Exercise requirements:
Working from the entries below, give again each line from the first through the one containing "staining shows moderate", exactly and with nothing else.

[Recorded data]
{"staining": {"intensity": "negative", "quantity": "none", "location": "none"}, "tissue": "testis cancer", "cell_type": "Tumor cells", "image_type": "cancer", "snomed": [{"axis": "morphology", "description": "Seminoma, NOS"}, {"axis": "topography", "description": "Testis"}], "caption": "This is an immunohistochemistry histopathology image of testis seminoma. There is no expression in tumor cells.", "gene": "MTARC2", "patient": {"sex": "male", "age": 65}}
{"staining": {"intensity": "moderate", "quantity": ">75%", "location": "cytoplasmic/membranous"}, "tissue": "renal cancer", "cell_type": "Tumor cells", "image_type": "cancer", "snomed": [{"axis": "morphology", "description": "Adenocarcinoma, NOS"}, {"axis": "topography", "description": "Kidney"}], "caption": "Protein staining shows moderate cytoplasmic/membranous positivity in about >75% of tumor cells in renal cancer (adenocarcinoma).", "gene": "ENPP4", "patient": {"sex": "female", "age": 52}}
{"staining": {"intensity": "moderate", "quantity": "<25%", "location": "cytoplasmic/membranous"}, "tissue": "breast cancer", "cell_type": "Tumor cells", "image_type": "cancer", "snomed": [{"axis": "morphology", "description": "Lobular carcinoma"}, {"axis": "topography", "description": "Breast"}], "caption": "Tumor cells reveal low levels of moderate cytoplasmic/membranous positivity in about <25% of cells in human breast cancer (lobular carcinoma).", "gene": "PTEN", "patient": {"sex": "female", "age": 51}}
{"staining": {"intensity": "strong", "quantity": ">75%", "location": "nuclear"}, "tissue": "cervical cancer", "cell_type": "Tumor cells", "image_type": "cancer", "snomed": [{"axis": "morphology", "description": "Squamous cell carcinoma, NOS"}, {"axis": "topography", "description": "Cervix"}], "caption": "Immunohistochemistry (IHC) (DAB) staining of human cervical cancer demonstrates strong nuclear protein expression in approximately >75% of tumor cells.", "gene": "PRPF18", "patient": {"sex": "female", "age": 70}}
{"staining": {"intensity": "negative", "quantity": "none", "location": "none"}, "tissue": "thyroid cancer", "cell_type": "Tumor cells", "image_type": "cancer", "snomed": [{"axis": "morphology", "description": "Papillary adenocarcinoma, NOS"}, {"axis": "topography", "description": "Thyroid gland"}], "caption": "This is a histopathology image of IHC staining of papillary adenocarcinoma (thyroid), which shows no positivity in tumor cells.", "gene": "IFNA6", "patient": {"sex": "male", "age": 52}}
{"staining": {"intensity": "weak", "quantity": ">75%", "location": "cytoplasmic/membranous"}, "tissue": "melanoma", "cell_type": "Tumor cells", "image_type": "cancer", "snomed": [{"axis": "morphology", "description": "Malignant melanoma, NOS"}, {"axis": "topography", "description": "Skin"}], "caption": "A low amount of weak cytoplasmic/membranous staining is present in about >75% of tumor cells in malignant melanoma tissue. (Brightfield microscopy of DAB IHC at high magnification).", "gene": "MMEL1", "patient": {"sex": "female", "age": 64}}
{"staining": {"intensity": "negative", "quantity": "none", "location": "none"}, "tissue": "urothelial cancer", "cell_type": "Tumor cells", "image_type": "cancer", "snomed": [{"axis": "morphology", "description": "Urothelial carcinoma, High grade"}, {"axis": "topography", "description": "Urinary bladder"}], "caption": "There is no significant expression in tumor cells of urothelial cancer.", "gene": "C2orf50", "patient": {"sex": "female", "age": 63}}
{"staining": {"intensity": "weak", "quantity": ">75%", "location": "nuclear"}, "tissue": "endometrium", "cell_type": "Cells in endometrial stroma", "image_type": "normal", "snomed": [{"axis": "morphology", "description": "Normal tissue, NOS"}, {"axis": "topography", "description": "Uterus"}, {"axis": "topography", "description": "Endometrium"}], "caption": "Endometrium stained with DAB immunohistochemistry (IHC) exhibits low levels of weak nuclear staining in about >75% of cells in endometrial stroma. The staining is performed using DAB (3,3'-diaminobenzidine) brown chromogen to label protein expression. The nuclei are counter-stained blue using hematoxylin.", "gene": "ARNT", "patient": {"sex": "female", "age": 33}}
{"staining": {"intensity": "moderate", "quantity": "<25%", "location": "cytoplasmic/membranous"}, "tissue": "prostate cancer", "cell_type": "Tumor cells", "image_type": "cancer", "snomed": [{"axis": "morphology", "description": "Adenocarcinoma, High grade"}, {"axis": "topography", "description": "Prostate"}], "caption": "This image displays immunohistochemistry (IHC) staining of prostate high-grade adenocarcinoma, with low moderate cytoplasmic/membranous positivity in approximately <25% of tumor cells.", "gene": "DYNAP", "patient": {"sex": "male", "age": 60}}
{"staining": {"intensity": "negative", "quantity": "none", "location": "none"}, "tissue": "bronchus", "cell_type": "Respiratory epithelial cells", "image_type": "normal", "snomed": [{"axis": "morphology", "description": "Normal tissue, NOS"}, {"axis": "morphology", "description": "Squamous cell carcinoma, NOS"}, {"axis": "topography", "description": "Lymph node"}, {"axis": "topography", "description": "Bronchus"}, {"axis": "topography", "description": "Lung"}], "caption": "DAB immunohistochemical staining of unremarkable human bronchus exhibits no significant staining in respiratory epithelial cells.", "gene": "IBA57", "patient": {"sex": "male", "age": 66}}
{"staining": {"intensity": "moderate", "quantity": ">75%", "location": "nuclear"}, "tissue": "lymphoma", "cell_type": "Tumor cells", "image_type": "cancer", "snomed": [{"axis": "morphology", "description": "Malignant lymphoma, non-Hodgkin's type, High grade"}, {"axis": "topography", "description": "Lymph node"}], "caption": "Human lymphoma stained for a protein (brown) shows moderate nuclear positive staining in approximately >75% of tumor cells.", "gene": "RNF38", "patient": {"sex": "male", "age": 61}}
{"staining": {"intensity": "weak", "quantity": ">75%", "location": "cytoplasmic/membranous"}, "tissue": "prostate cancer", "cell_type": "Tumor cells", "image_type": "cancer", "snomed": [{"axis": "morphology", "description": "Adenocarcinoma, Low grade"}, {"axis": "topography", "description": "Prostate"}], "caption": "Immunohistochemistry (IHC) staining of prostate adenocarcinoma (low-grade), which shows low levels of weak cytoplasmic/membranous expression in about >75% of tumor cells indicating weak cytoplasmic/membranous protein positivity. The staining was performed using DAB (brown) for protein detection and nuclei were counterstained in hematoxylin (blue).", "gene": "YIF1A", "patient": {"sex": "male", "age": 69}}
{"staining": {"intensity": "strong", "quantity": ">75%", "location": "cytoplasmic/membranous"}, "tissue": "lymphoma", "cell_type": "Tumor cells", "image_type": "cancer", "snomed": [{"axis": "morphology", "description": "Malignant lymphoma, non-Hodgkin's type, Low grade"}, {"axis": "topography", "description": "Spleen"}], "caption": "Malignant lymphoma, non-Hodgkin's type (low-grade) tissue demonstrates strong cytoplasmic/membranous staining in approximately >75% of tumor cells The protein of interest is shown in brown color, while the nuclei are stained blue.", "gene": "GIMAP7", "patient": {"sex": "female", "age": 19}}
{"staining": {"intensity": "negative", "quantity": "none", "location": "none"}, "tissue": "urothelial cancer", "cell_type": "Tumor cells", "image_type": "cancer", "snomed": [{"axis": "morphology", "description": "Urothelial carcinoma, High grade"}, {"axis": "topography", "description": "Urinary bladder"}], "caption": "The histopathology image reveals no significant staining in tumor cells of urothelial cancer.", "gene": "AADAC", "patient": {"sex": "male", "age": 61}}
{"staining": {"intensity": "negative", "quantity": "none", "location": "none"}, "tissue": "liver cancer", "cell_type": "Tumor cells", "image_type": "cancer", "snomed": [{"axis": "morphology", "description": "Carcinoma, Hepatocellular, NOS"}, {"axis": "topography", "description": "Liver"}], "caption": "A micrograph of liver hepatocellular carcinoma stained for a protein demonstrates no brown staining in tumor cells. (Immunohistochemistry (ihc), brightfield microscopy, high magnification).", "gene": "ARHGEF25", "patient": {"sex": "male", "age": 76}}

Response below:
{"staining": {"intensity": "negative", "quantity": "none", "location": "none"}, "tissue": "testis cancer", "cell_type": "Tumor cells", "image_type": "cancer", "snomed": [{"axis": "morphology", "description": "Seminoma, NOS"}, {"axis": "topography", "description": "Testis"}], "caption": "This is an immunohistochemistry histopathology image of testis seminoma. There is no expression in tumor cells.", "gene": "MTARC2", "patient": {"sex": "male", "age": 65}}
{"staining": {"intensity": "moderate", "quantity": ">75%", "location": "cytoplasmic/membranous"}, "tissue": "renal cancer", "cell_type": "Tumor cells", "image_type": "cancer", "snomed": [{"axis": "morphology", "description": "Adenocarcinoma, NOS"}, {"axis": "topography", "description": "Kidney"}], "caption": "Protein staining shows moderate cytoplasmic/membranous positivity in about >75% of tumor cells in renal cancer (adenocarcinoma).", "gene": "ENPP4", "patient": {"sex": "female", "age": 52}}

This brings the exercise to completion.